The IPN's Public Education Office (BEP) vaguely defined role in the IPN act is to inform society of Communist and Nazi crimes and institutions. This vaguely defined role allowed Paweł Machcewicz, BEP's director in 2000, freedom to create a wide range of activities.

Researchers at the IPN conduct not only research but are required to take part in public outreach. BEP has published music CDs, DVDs, and serials. It has founded "historical clubs" for debates and lectures. It has also organized outdoor historical fairs, picnic, and games.

The IPN Bulletin [pl] (Polish: Biuletyn IPN) is a high circulation popular-scientific journal, intended for lay readers and youth. Some 12,000 of 15,000 copies of the Bulletin are distributed free of charge to secondary schools in Poland, and the rest are sold in bookstores. The Bulletin contains: popular-scientific and academic articles, polemics, manifestos, appeals to readers, promotional material on the IPN and BEP, denials and commentary on reports in the news, as well as multimedia supplements.

The IPN also publishes the Remembrance and Justice [pl] (Polish: Pamięć i Sprawiedliwość) scientific journal.

_TASK PROMPT_:
Copy the text about the IPN's public education work, starting at "The IPN's Public" and ending at "picnic, and games.", and rename "historical clubs" as "history clubs" throughout that span. The items that follow have no connection to the text about the IPN.

_RECORD EXTRACTS_:
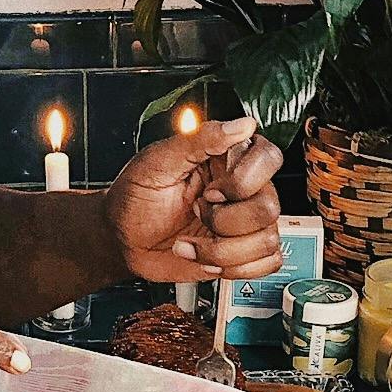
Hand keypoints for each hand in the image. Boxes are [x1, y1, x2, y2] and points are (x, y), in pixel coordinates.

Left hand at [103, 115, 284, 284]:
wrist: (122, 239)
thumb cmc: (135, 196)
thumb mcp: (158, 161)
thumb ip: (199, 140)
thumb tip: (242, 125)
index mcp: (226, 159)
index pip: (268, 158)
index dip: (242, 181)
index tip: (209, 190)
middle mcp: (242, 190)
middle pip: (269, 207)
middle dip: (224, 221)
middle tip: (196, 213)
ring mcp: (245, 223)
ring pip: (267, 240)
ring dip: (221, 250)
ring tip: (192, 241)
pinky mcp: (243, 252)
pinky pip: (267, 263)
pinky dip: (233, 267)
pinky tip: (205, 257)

---

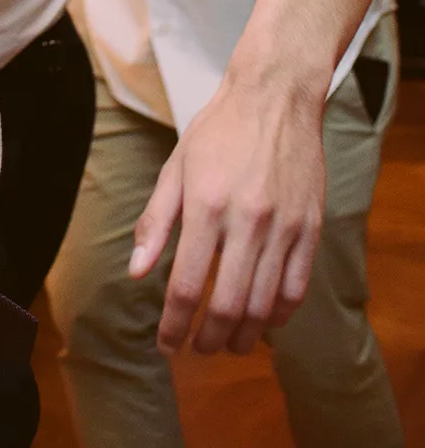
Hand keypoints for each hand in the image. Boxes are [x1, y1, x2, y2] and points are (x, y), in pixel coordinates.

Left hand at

---

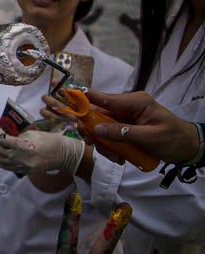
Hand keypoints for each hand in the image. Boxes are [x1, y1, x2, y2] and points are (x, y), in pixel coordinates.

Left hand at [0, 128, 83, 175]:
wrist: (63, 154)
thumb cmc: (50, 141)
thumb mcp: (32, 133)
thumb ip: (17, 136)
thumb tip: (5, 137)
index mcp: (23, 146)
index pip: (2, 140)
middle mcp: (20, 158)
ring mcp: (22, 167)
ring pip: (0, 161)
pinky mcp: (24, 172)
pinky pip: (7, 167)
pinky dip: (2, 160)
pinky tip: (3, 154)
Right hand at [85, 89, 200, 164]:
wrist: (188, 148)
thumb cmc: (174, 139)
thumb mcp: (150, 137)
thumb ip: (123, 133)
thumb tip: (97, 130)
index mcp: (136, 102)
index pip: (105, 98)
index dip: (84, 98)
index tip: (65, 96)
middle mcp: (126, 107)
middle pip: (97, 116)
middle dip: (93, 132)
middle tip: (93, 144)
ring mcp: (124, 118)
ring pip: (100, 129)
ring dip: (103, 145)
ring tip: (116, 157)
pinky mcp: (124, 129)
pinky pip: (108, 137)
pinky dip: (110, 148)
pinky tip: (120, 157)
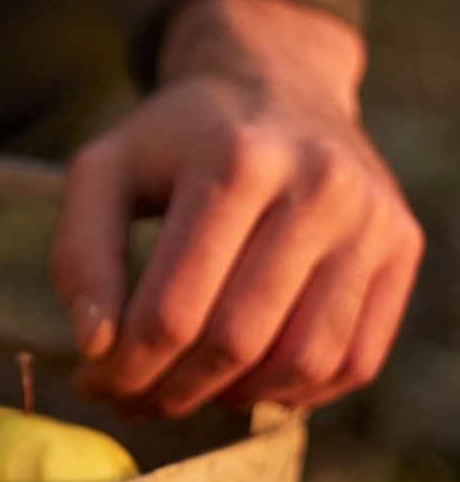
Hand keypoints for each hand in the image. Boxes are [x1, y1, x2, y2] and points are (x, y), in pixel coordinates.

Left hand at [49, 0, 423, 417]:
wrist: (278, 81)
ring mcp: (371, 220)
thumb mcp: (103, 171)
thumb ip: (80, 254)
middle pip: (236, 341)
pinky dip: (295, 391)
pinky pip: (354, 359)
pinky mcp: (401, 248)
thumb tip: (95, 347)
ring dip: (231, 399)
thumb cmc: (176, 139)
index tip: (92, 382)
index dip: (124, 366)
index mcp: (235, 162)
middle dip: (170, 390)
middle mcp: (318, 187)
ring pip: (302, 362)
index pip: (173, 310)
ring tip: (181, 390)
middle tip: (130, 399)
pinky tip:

_ANSWER_:
The IPN's Public Education Office (BEP) vaguely defined role in the IPN act is to inform society of Communist and Nazi crimes and institutions. This vaguely defined role allowed Paweł Machcewicz, BEP's director in 2000, freedom to create a wide range of activities.

Researchers at the IPN conduct not only research but are required to take part in public outreach. BEP has published music CDs, DVDs, and serials. It has founded "history clubs" for debates and lectures. It has also organized outdoor historical fairs, picnic, and games.